Exercise materials>
──────────────────────────────
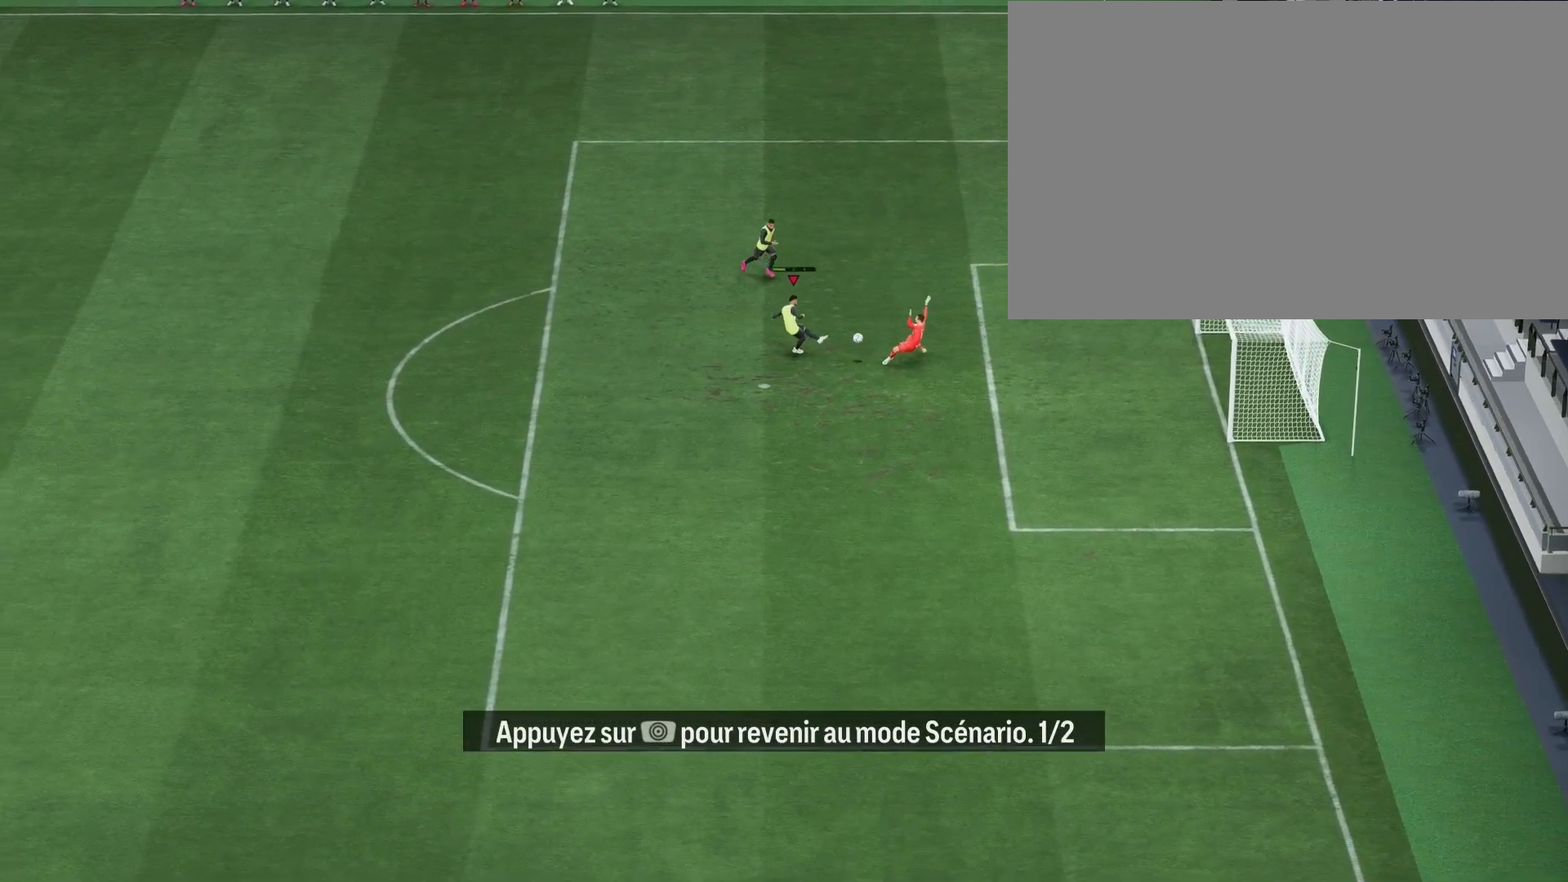
{"buttons": [], "left_stick": "center", "right_stick": "center", "events": [[467, "left_stick", "center"]]}
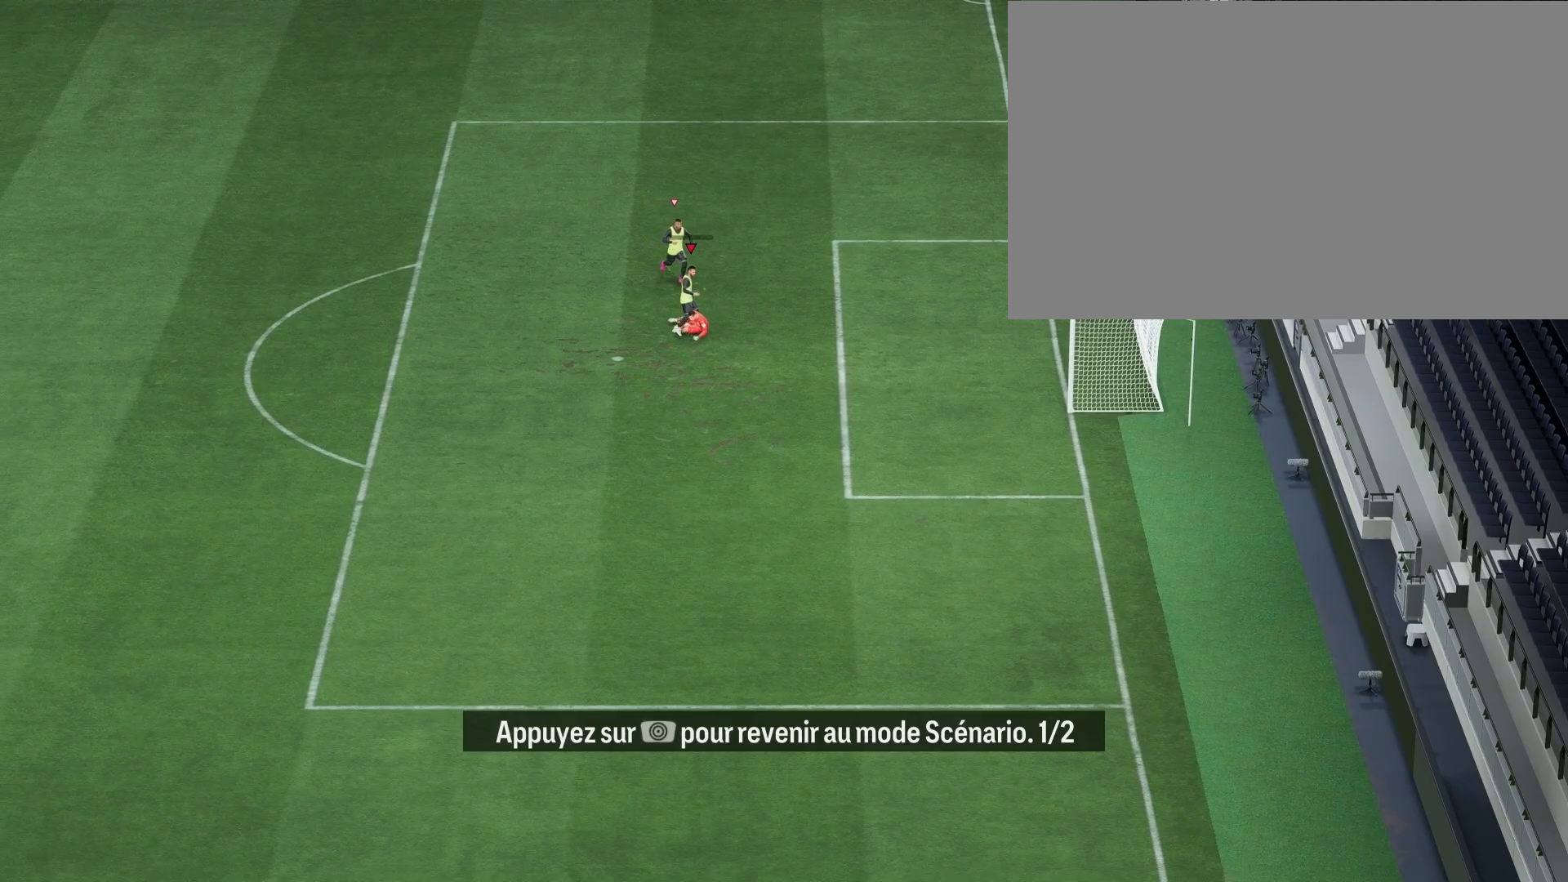
{"buttons": [], "left_stick": "center", "right_stick": "center", "events": []}
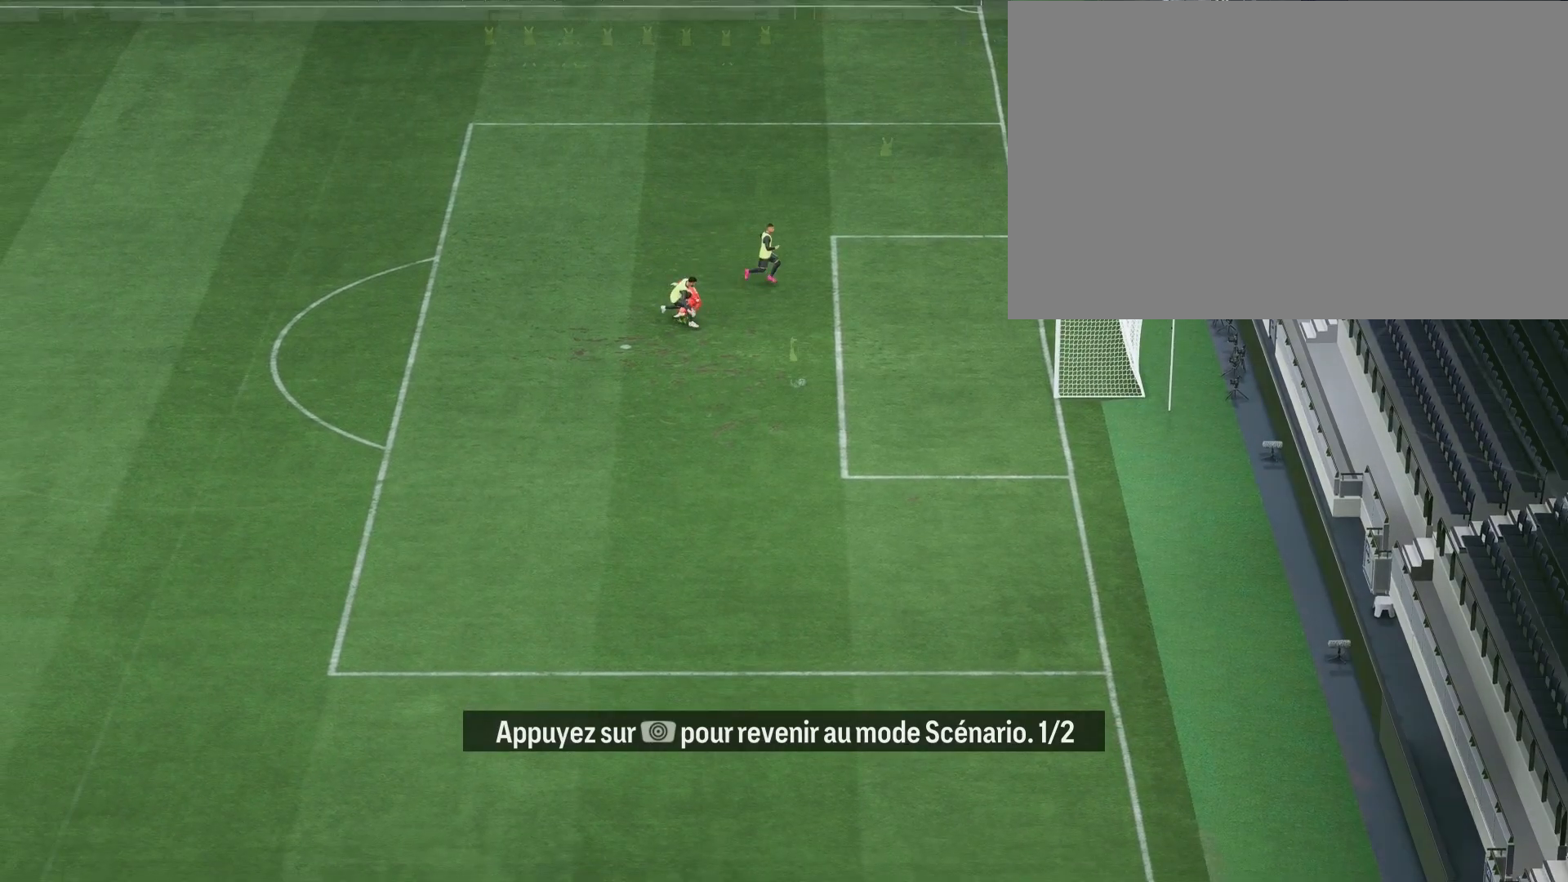
{"buttons": [], "left_stick": "center", "right_stick": "center", "events": []}
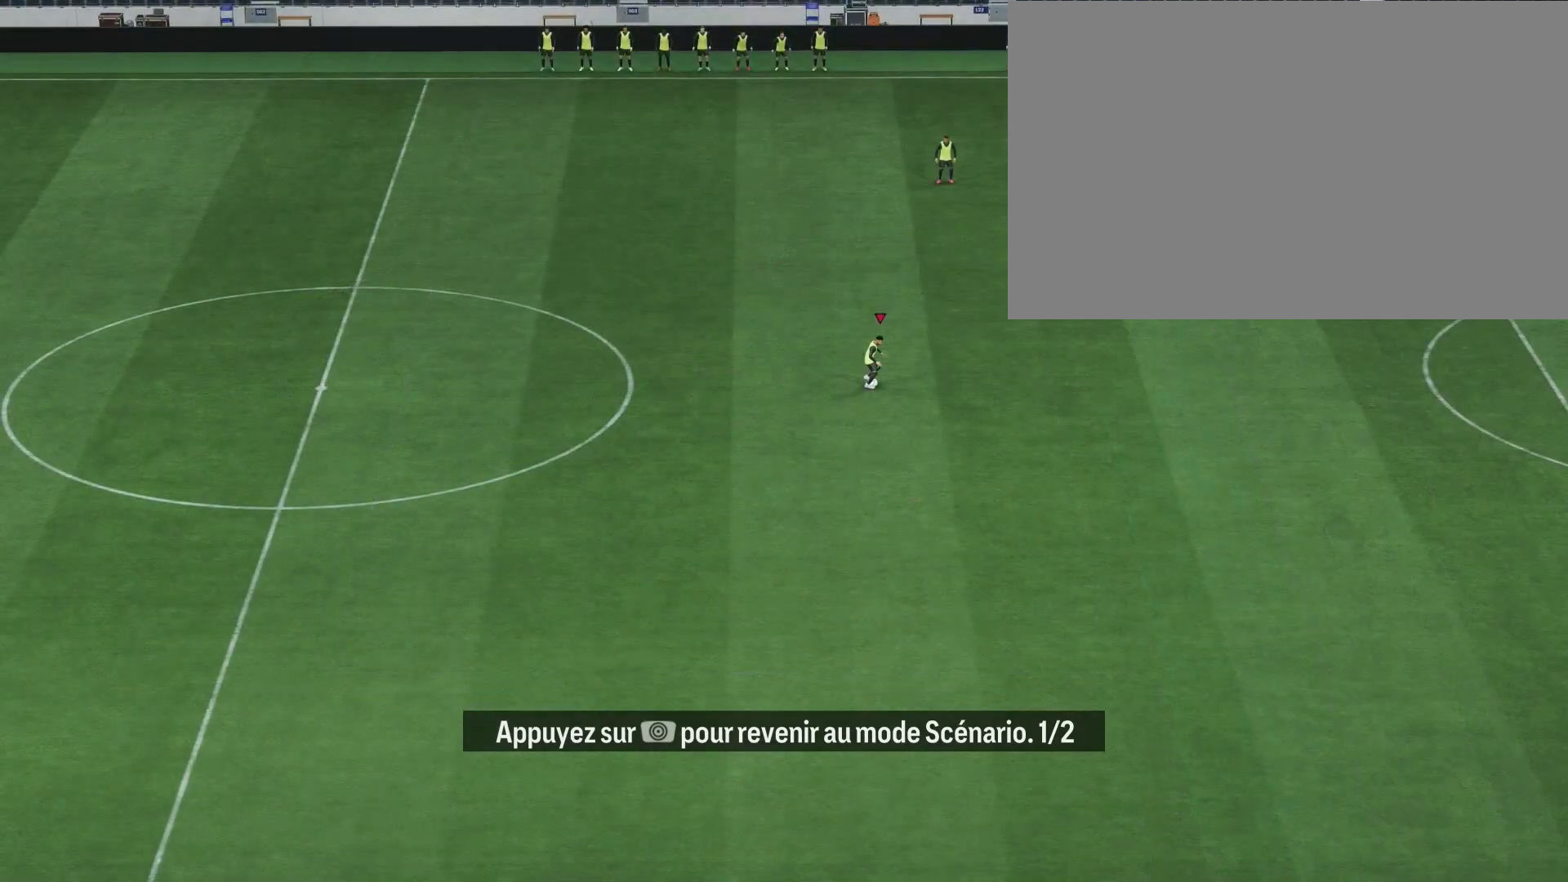
{"buttons": ["R2"], "left_stick": "right", "right_stick": "center", "events": [[367, "left_stick", "right"], [383, "R2", "down"]]}
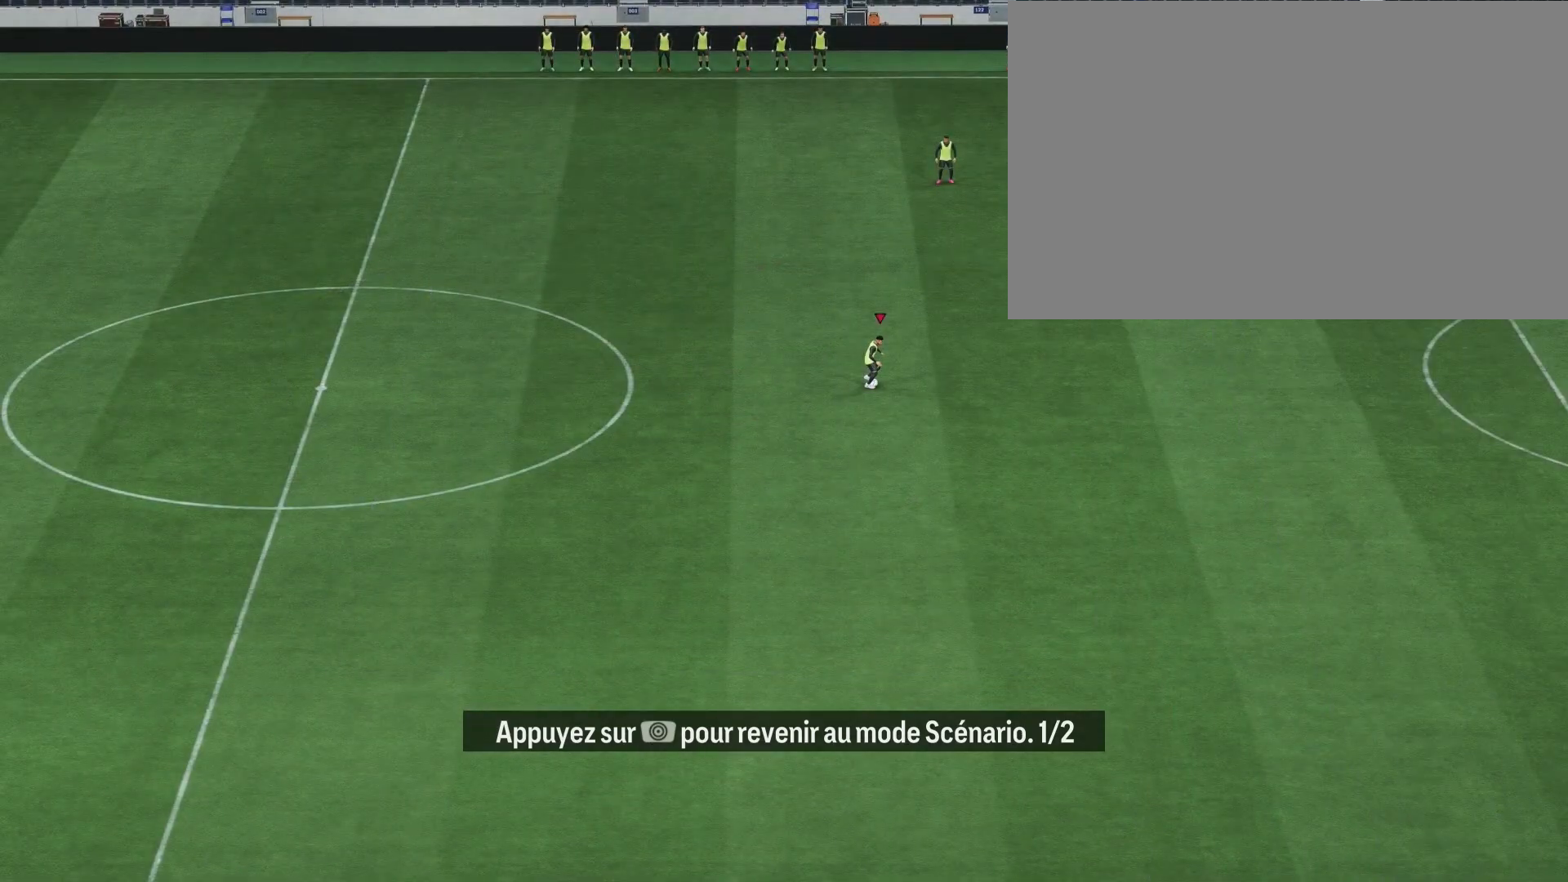
{"buttons": [], "left_stick": "right", "right_stick": "center", "events": [[450, "R2", "up"]]}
──────────────────────────────
Problem details>
I would like the material repeated in full and exactly, with its images omitted.

Result>
{"buttons": [], "left_stick": "center", "right_stick": "center", "events": [[467, "left_stick", "center"]]}
{"buttons": [], "left_stick": "center", "right_stick": "center", "events": []}
{"buttons": [], "left_stick": "center", "right_stick": "center", "events": []}
{"buttons": ["R2"], "left_stick": "right", "right_stick": "center", "events": [[367, "left_stick", "right"], [383, "R2", "down"]]}
{"buttons": [], "left_stick": "right", "right_stick": "center", "events": [[450, "R2", "up"]]}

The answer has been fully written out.